Could you give the data that follows again exactly, without its pictures?

[Saved entries]
━━━━━━━━━━

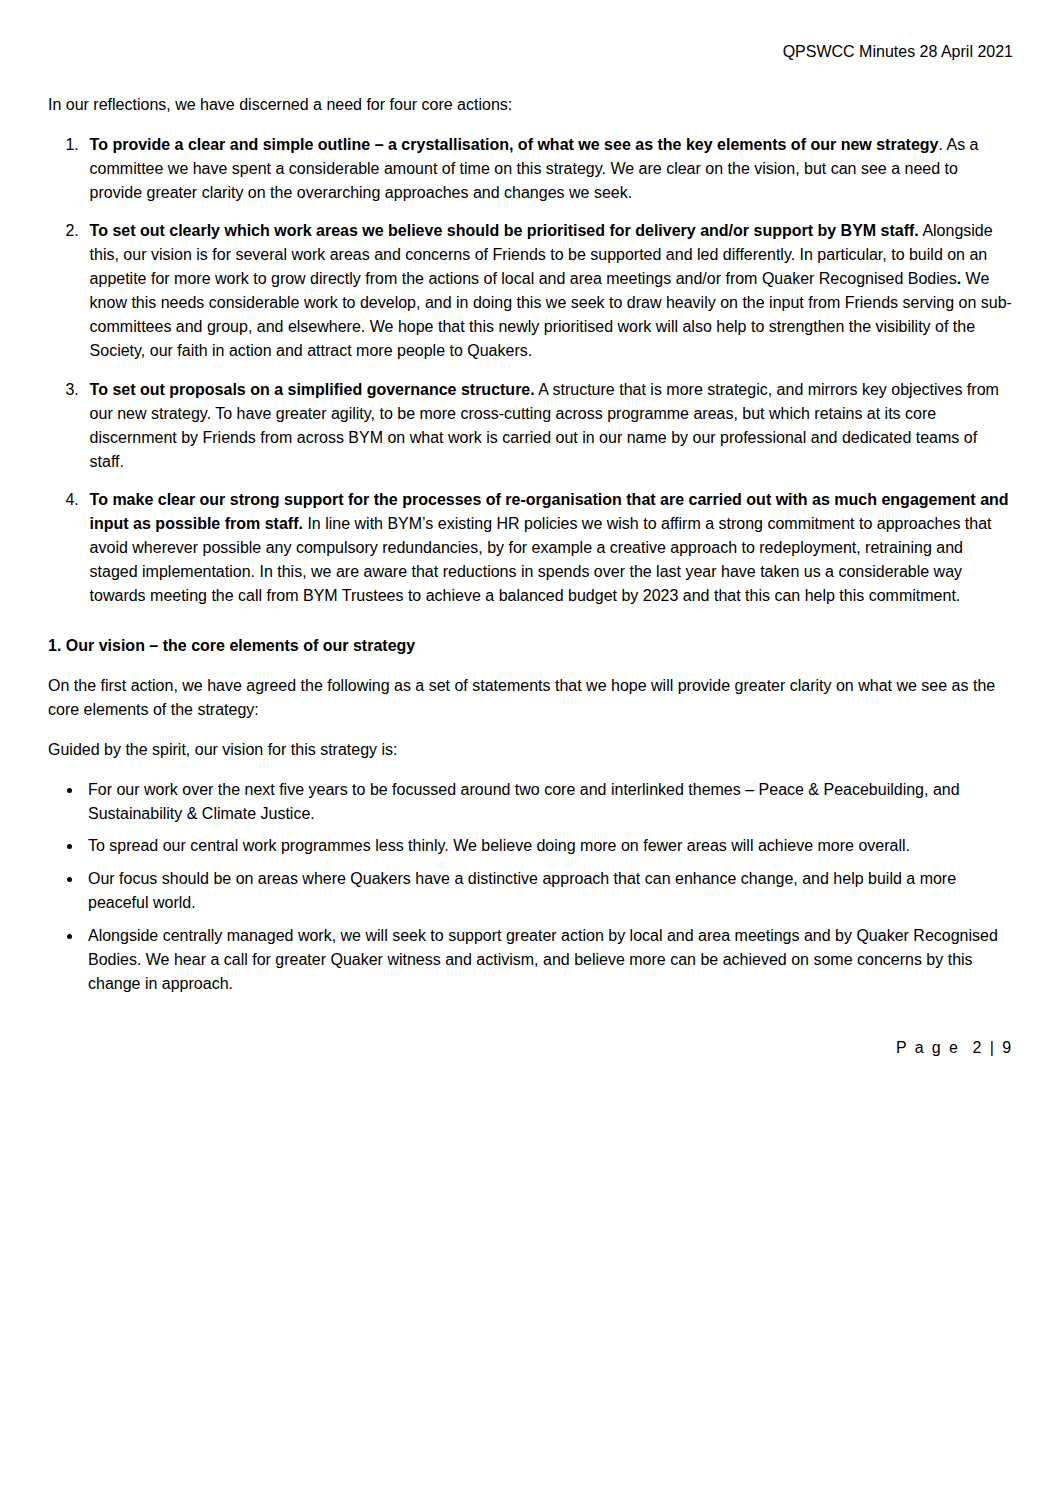QPSWCC Minutes 28 April 2021
In our reflections, we have discerned a need for four core actions:
To provide a clear and simple outline – a crystallisation, of what we see as the key elements of our new strategy. As a committee we have spent a considerable amount of time on this strategy. We are clear on the vision, but can see a need to provide greater clarity on the overarching approaches and changes we seek.
To set out clearly which work areas we believe should be prioritised for delivery and/or support by BYM staff. Alongside this, our vision is for several work areas and concerns of Friends to be supported and led differently. In particular, to build on an appetite for more work to grow directly from the actions of local and area meetings and/or from Quaker Recognised Bodies. We know this needs considerable work to develop, and in doing this we seek to draw heavily on the input from Friends serving on sub-committees and group, and elsewhere. We hope that this newly prioritised work will also help to strengthen the visibility of the Society, our faith in action and attract more people to Quakers.
To set out proposals on a simplified governance structure. A structure that is more strategic, and mirrors key objectives from our new strategy. To have greater agility, to be more cross-cutting across programme areas, but which retains at its core discernment by Friends from across BYM on what work is carried out in our name by our professional and dedicated teams of staff.
To make clear our strong support for the processes of re-organisation that are carried out with as much engagement and input as possible from staff. In line with BYM’s existing HR policies we wish to affirm a strong commitment to approaches that avoid wherever possible any compulsory redundancies, by for example a creative approach to redeployment, retraining and staged implementation. In this, we are aware that reductions in spends over the last year have taken us a considerable way towards meeting the call from BYM Trustees to achieve a balanced budget by 2023 and that this can help this commitment.
1. Our vision – the core elements of our strategy
On the first action, we have agreed the following as a set of statements that we hope will provide greater clarity on what we see as the core elements of the strategy:
Guided by the spirit, our vision for this strategy is:
For our work over the next five years to be focussed around two core and interlinked themes – Peace & Peacebuilding, and Sustainability & Climate Justice.
To spread our central work programmes less thinly. We believe doing more on fewer areas will achieve more overall.
Our focus should be on areas where Quakers have a distinctive approach that can enhance change, and help build a more peaceful world.
Alongside centrally managed work, we will seek to support greater action by local and area meetings and by Quaker Recognised Bodies. We hear a call for greater Quaker witness and activism, and believe more can be achieved on some concerns by this change in approach.
P a g e 2 | 9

━━━━━━━━━━

▶ EXERCISE RESULT
QPSWCC Minutes 28 April 2021
In our reflections, we have discerned a need for four core actions:
To provide a clear and simple outline – a crystallisation, of what we see as the key elements of our new strategy. As a committee we have spent a considerable amount of time on this strategy. We are clear on the vision, but can see a need to provide greater clarity on the overarching approaches and changes we seek.
To set out clearly which work areas we believe should be prioritised for delivery and/or support by BYM staff. Alongside this, our vision is for several work areas and concerns of Friends to be supported and led differently. In particular, to build on an appetite for more work to grow directly from the actions of local and area meetings and/or from Quaker Recognised Bodies. We know this needs considerable work to develop, and in doing this we seek to draw heavily on the input from Friends serving on sub-committees and group, and elsewhere. We hope that this newly prioritised work will also help to strengthen the visibility of the Society, our faith in action and attract more people to Quakers.
To set out proposals on a simplified governance structure. A structure that is more strategic, and mirrors key objectives from our new strategy. To have greater agility, to be more cross-cutting across programme areas, but which retains at its core discernment by Friends from across BYM on what work is carried out in our name by our professional and dedicated teams of staff.
To make clear our strong support for the processes of re-organisation that are carried out with as much engagement and input as possible from staff. In line with BYM’s existing HR policies we wish to affirm a strong commitment to approaches that avoid wherever possible any compulsory redundancies, by for example a creative approach to redeployment, retraining and staged implementation. In this, we are aware that reductions in spends over the last year have taken us a considerable way towards meeting the call from BYM Trustees to achieve a balanced budget by 2023 and that this can help this commitment.
1. Our vision – the core elements of our strategy
On the first action, we have agreed the following as a set of statements that we hope will provide greater clarity on what we see as the core elements of the strategy:
Guided by the spirit, our vision for this strategy is:
For our work over the next five years to be focussed around two core and interlinked themes – Peace & Peacebuilding, and Sustainability & Climate Justice.
To spread our central work programmes less thinly. We believe doing more on fewer areas will achieve more overall.
Our focus should be on areas where Quakers have a distinctive approach that can enhance change, and help build a more peaceful world.
Alongside centrally managed work, we will seek to support greater action by local and area meetings and by Quaker Recognised Bodies. We hear a call for greater Quaker witness and activism, and believe more can be achieved on some concerns by this change in approach.
P a g e 2 | 9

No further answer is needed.